| EXERCISE PASSAGE |
We do not discourage the practice of soliciting the views of both defendant and counsel before making an appointment for the defense of an indigent, but the weight to be accorded these views must, as the appointment itself, rest within the sound discretion of the trial court.
The performance of Mr. Breiner to date demonstrates competence of the highest level. Even were there evidence of a disagreement as to trial tactics, however, substitution of counsel would not necessarily be required. ( People v. Williams (1970) 2 Cal.3d 894, 905-906 [ 88 Cal.Rptr. 208, 471 P.2d 1008]; see People v. Floyd (1970) 1 Cal.3d 694, 704-705 [ 83 Cal.Rptr. 608, 464 P.2d 64].) On rare occasions a disagreement as to tactics affecting some fundamental right "may signal a breakdown in the attorney-client relationship of such magnitude as to jeopardize the defendant's right to effective assistance of counsel." ( People v. Robles (1970) 2 Cal.3d 205, 215 [ 85 Cal.Rptr. 166, 466 P.2d 710].) But we are not here confronted with such a case.
We suggest no criticism of Mr. Hodge. The recitation of qualifications in the record indicates that he, too, is a competent attorney.
Petitioner has established only that he has announced that he will refuse to cooperate with appointed counsel in the preparation of a defense. Such circumstance does not create a situation which entitles an indigent defendant to the appointment or substitution of a particular attorney selected by defendant. (See People v. Floyd, supra, 1 Cal.3d 694, 705.) We do not preclude, however, the substitution of Mr. Hodge or any other attorney in the event petitioner wishes to substitute counsel retained by him pursuant to such arrangements as he may be able to make.

| WORK INSTRUCTION A |
In the court opinion on appointed counsel, change "disagreement" to "dispute" and give the section from "The performance of" up to and including "such a case.".
| WORK INSTRUCTION B |
Write the next part of the court opinion on appointed counsel, starting after its final sentence.

| SOURCE MATERIAL |
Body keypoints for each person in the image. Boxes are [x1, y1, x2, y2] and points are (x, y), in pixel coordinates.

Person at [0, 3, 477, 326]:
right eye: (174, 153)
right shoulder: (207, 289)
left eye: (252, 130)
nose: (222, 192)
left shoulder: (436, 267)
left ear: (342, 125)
--
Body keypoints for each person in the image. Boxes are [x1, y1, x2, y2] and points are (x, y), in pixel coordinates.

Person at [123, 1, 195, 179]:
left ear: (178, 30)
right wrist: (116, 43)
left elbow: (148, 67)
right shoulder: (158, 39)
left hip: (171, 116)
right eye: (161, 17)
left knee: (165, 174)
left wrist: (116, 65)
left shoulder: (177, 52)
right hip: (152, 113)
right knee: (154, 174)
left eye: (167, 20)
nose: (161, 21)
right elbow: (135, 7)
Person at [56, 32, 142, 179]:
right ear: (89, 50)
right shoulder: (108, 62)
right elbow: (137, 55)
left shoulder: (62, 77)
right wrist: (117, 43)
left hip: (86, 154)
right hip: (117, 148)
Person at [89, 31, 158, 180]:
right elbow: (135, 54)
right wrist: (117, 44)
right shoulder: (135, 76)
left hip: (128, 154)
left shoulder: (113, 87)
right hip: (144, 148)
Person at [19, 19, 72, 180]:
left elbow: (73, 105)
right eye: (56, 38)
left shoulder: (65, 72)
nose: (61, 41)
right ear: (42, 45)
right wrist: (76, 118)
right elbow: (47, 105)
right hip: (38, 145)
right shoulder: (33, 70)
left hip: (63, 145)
--
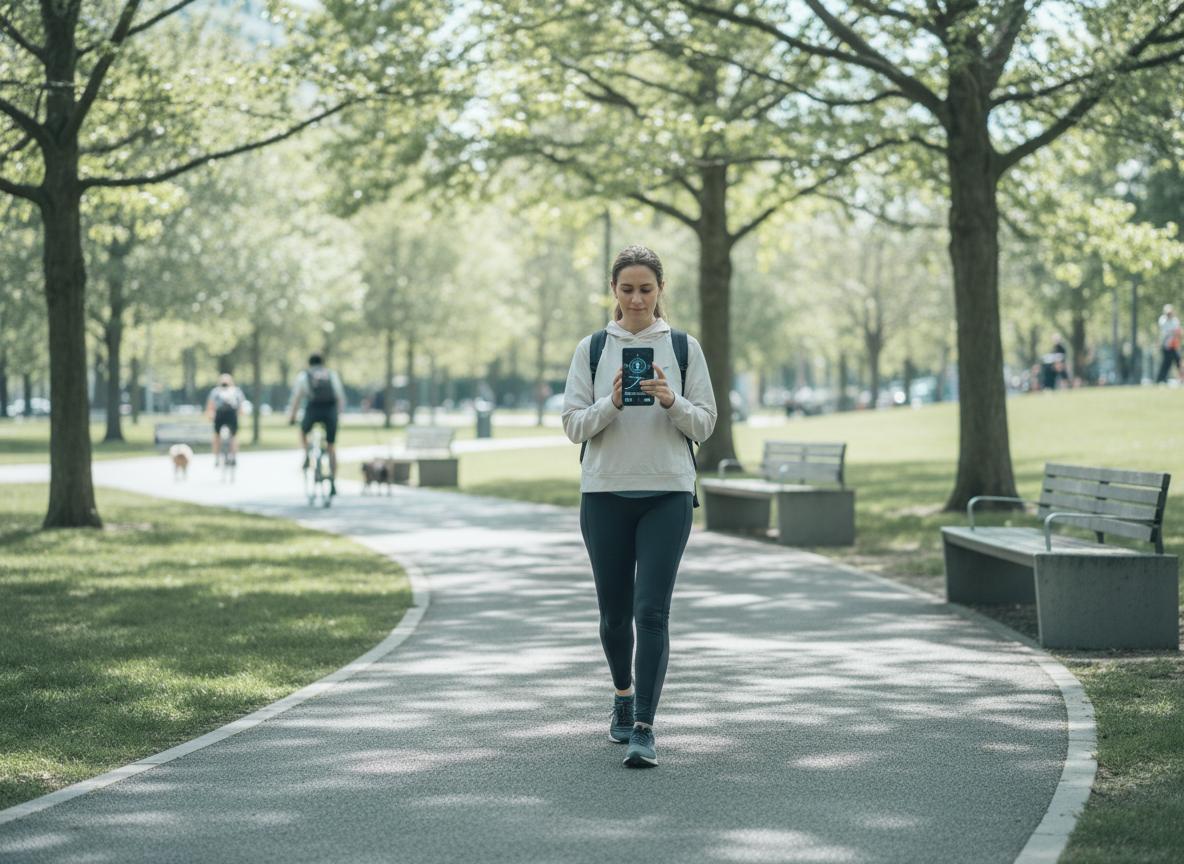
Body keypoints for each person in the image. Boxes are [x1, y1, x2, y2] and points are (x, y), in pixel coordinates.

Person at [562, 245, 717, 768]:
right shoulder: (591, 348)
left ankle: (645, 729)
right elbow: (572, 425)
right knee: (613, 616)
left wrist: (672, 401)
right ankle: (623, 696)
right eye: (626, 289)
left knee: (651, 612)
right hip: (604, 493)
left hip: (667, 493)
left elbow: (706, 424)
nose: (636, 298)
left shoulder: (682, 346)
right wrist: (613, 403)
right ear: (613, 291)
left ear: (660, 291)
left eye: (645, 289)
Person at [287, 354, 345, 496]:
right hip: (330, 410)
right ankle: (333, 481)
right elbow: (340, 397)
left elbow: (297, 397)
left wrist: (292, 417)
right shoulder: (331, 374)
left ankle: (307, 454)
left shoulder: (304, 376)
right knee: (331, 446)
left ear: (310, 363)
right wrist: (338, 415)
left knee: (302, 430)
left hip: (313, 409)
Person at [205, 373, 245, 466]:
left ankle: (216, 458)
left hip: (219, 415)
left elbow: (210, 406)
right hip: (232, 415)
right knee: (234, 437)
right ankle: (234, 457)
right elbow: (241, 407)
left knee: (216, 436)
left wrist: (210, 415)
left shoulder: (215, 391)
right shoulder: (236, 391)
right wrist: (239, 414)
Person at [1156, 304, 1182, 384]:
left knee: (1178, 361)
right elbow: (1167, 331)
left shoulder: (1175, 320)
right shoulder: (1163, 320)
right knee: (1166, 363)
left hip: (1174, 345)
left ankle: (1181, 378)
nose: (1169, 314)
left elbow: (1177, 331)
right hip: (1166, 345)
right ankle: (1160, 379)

| TASK OUTPUT A |
The performance of Mr. Breiner to date demonstrates competence of the highest level. Even were there evidence of a dispute as to trial tactics, however, substitution of counsel would not necessarily be required. ( People v. Williams (1970) 2 Cal.3d 894, 905-906 [ 88 Cal.Rptr. 208, 471 P.2d 1008]; see People v. Floyd (1970) 1 Cal.3d 694, 704-705 [ 83 Cal.Rptr. 608, 464 P.2d 64].) On rare occasions a dispute as to tactics affecting some fundamental right "may signal a breakdown in the attorney-client relationship of such magnitude as to jeopardize the defendant's right to effective assistance of counsel." ( People v. Robles (1970) 2 Cal.3d 205, 215 [ 85 Cal.Rptr. 166, 466 P.2d 710].) But we are not here confronted with such a case.

| TASK OUTPUT B |
The alternative writ of mandate is discharged and the petition for a peremptory writ denied.
McComb, J., Burke, J., and Sullivan, J., concurred.
The singular circumstances of this proceeding go farther than to pique one's curiosity; they clearly reveal an abuse of discretion. The indigent defendant, charged with multiple counts of murder and other offenses, requested the appointment of Richard A. Hodge as his attorney. Mr. Hodge, who has experience in trying murder cases, was and is willing to serve. The court nevertheless declined to appoint Mr. Hodge and instead designated Richard H. Breiner as counsel. Mr. Breiner, though unquestionably an able advocate, has never tried a murder case, and expressed reluctance to undertake a trial of the length here involved. Indeed, on behalf of the defendant he petitions for a writ of mandate.
Richard Hodge declared in an affidavit that he has practiced law seven years, two of which were as a deputy district attorney, and that he specializes in criminal law. He has tried two cases in which the defendant was charged with first degree murder and one case of attempted murder. He has also tried cases involving defendants who were prisoners in state penal institutions.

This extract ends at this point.